Princesa, deixe que eu amarre o cordãozinho do vosso sapato. Deixe que eu deite
no chão para você pisar. Maltrata, princesa, maltrata, que estás maltratando o
que é teu!
Assim falava o naval
apaixonado. A princesa, se o escutava, fingia que estava longe. E a bem dizer
fez tudo que ele mandava e depois fez muito mais: pisou, judiou, escarneceu,
desprezou – embora só moralmente, com o sorriso desdenhoso e a palavra de pouco
caso dita na ponta do beiço.
Como seu, só o aceitava
para maltratar, com outros saía, com outros dançava. Ele porém não a largava,
sempre a acompanhando, sempre a alguns passos no seu rastro, e se não o comparo
com uma sombra é porque sombra não sofre e o pobre sofria muito.
Afinal sucedeu o
piquenique em Paquetá. Nem uma vez ela o olhou durante a hora e meia da barca. Nem
uma vez lhe falou entre embarque e desembarque, e o passeio de bicicleta e
depois o banho de mar. Mas foi na hora do banho de mar que ele sumiu de repente
e voltou minutos depois remando numa canoa.
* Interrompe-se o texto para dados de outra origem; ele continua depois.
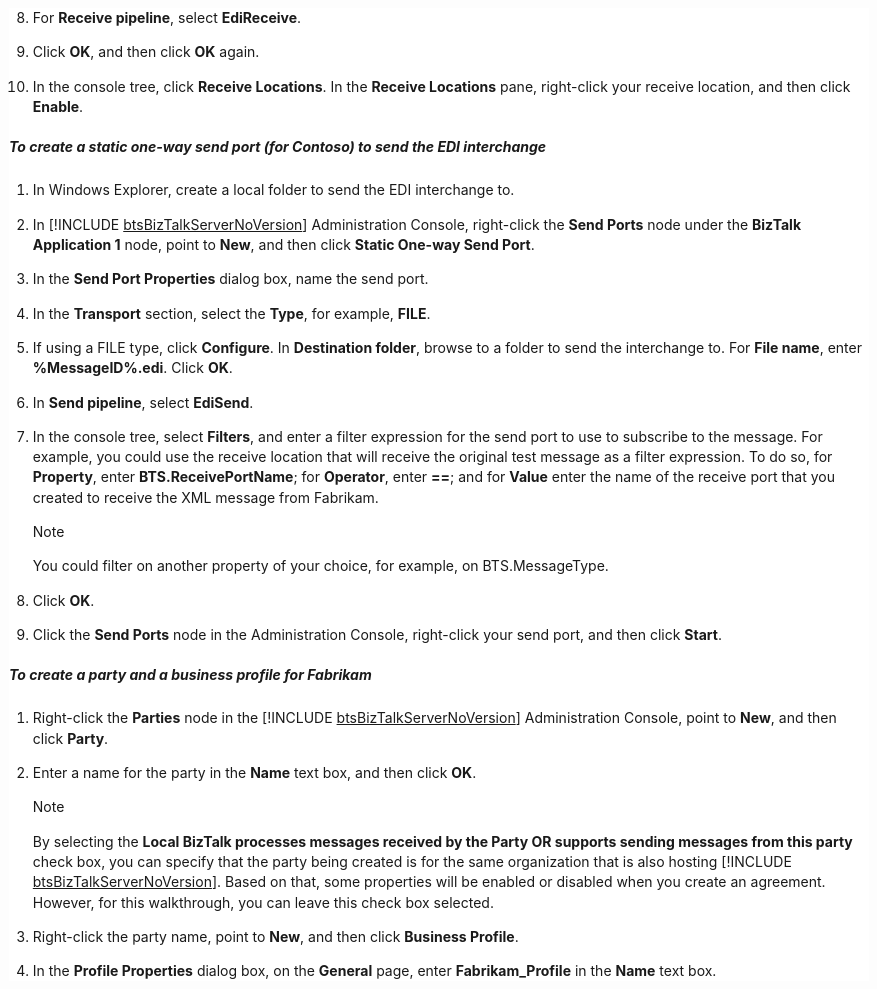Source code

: 8. For **Receive pipeline**, select **EdiReceive**.  

9. Click **OK**, and then click **OK** again.  

10. In the console tree, click **Receive Locations**. In the **Receive Locations** pane, right-click your receive location, and then click **Enable**.  

##### To create a static one-way send port (for Contoso) to send the EDI interchange  

1. In Windows Explorer, create a local folder to send the EDI interchange to.  

2. In [!INCLUDE [btsBizTalkServerNoVersion](../includes/btsbiztalkservernoversion-md.md)] Administration Console, right-click the <strong>Send Ports</strong> node under the <strong>BizTalk Application 1</strong> node, point to <strong>New</strong>, and then click <strong>Static One-way Send Port</strong>.  

3. In the **Send Port Properties** dialog box, name the send port.  

4. In the **Transport** section, select the **Type**, for example, **FILE**.  

5. If using a FILE type, click **Configure**. In **Destination folder**, browse to a folder to send the interchange to. For **File name**, enter **%MessageID%.edi**. Click **OK**.  

6. In **Send pipeline**, select **EdiSend**.  

7. In the console tree, select **Filters**, and enter a filter expression for the send port to use to subscribe to the message. For example, you could use the receive location that will receive the original test message as a filter expression. To do so, for **Property**, enter **BTS.ReceivePortName**; for **Operator**, enter **==**; and for **Value** enter the name of the receive port that you created to receive the XML message from Fabrikam.  

   > [!NOTE]
   >  You could filter on another property of your choice, for example, on BTS.MessageType.  

8. Click **OK**.  

9. Click the **Send Ports** node in the Administration Console, right-click your send port, and then click **Start**.  

##### To create a party and a business profile for Fabrikam  

1. Right-click the <strong>Parties</strong> node in the [!INCLUDE [btsBizTalkServerNoVersion](../includes/btsbiztalkservernoversion-md.md)] Administration Console, point to <strong>New</strong>, and then click <strong>Party</strong>.  

2. Enter a name for the party in the **Name** text box, and then click **OK**.  

   > [!NOTE]
   >  By selecting the <strong>Local BizTalk processes messages received by the Party OR supports sending messages from this party</strong> check box, you can specify that the party being created is for the same organization that is also hosting [!INCLUDE [btsBizTalkServerNoVersion](../includes/btsbiztalkservernoversion-md.md)]. Based on that, some properties will be enabled or disabled when you create an agreement. However, for this walkthrough, you can leave this check box selected.  

3. Right-click the party name, point to **New**, and then click **Business Profile**.  

4. In the **Profile Properties** dialog box, on the **General** page, enter **Fabrikam_Profile** in the **Name** text box.  

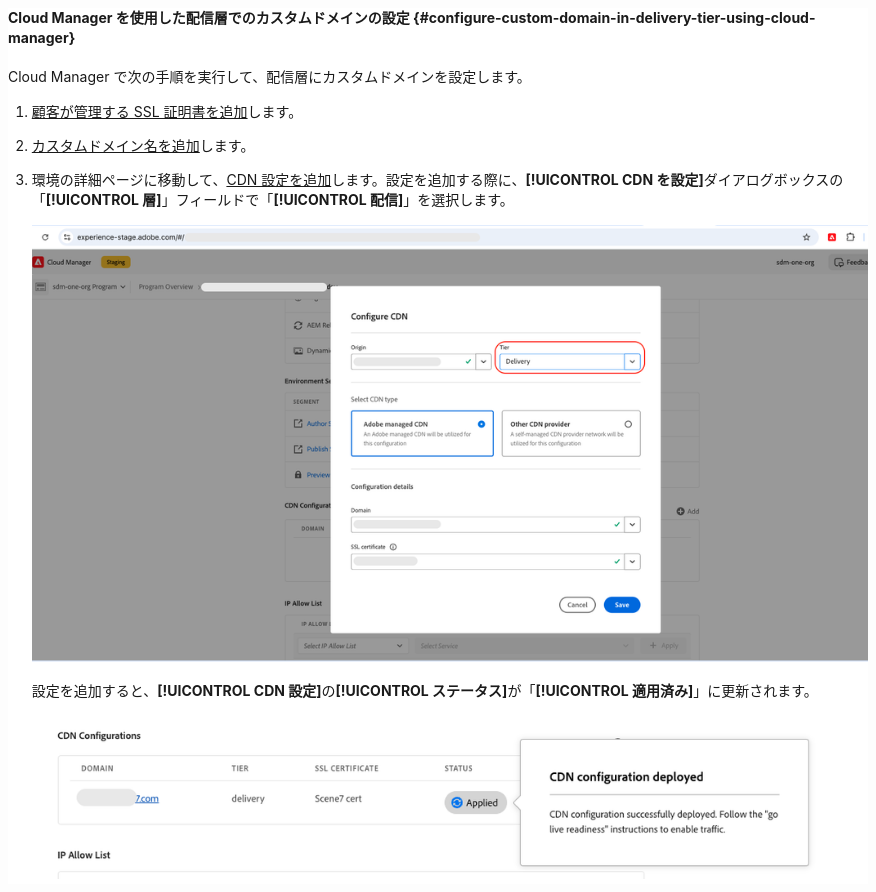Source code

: #### Cloud Manager を使用した配信層でのカスタムドメインの設定 {#configure-custom-domain-in-delivery-tier-using-cloud-manager}

Cloud Manager で次の手順を実行して、配信層にカスタムドメインを設定します。

1. [顧客が管理する SSL 証明書を追加](https://experienceleague.adobe.com/ja/docs/experience-manager-cloud-service/content/implementing/using-cloud-manager/manage-ssl-certificates/add-ssl-certificate#add-customer-managed-ssl-cert)します。

1. [カスタムドメイン名を追加](https://experienceleague.adobe.com/ja/docs/experience-manager-cloud-service/content/implementing/using-cloud-manager/custom-domain-names/add-custom-domain-name#adding-cdn-settings)します。

1. 環境の詳細ページに移動して、[CDN 設定を追加](https://experienceleague.adobe.com/en/docs/experience-manager-cloud-service/content/implementing/using-cloud-manager/domain-mappings/add-domain-mapping)します。設定を追加する際に、**[!UICONTROL CDN を設定]**&#x200B;ダイアログボックスの「**[!UICONTROL 層]**」フィールドで「**[!UICONTROL 配信]**」を選択します。

   ![CDN を設定](/help/assets/assets/select-delivery-tier-in-configure-cdn-form.png)

   設定を追加すると、**[!UICONTROL CDN 設定]**&#x200B;の&#x200B;**[!UICONTROL ステータス]**&#x200B;が「**[!UICONTROL 適用済み]**」に更新されます。

   ![CDN デプロイメントステータスを設定](/help/assets/assets/cdn-configuration-deployment-status.png)
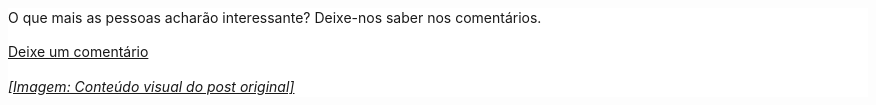 O que mais as pessoas acharão interessante? Deixe-nos saber nos comentários.

[Deixe um comentário](https://www.vectorsofmind.com/p/december-subscriber-post/comments)

[*[Imagem: Conteúdo visual do post original]*](https://substackcdn.com/image/fetch/$s_!j2gM!,f_auto,q_auto:good,fl_progressive:steep/https%3A%2F%2Fsubstack-post-media.s3.amazonaws.com%2Fpublic%2Fimages%2F06bebc00-9245-4f1c-8a46-0bd4c60717dc_525x672.jpeg)

[^1]: O Substack rastreia isso se você clicar no ícone de "compartilhar" no topo e no final de qualquer artigo.

[^2]: Não se prenda ao "QI" como particularmente relevante para o molho especial. Eu uso porque esse é o fenótipo para inteligência que o artigo usa. Estou registrado dizendo que QE > QI, especialmente em relação à evolução humana.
Passou bordejando por ela, que boiava
na flor da água como uma alga amarela no seu maiô de cetim. Como se brincasse,
ofereceu carona. E ela, num capricho, aceitou. Quase virou o bote ao subir
nele. Ele ficou na popa onde estava e não a tocou sequer, procurando ajudar. Depois
puxou pelo remo, e a pequena embarcação se escondeu por trás da Pedra da
Moreninha.
O que se passou naquele
barco só Deus saberá. Os companheiros foram dar pela falta dos dois quando
desceram da barca da Cantareira. E assim mesmo pensaram que o par tinha se sumido
de propósito no meio da multidão.
O homem do restaurante
em Paquetá é que estranhou o seu bote aparecer emborcado. E como se disse no
princípio, só depois de vários dias é que os peixes e a maré devolveram os dois
banhistas.
(Do livro Quatro vozes. Editora Record.).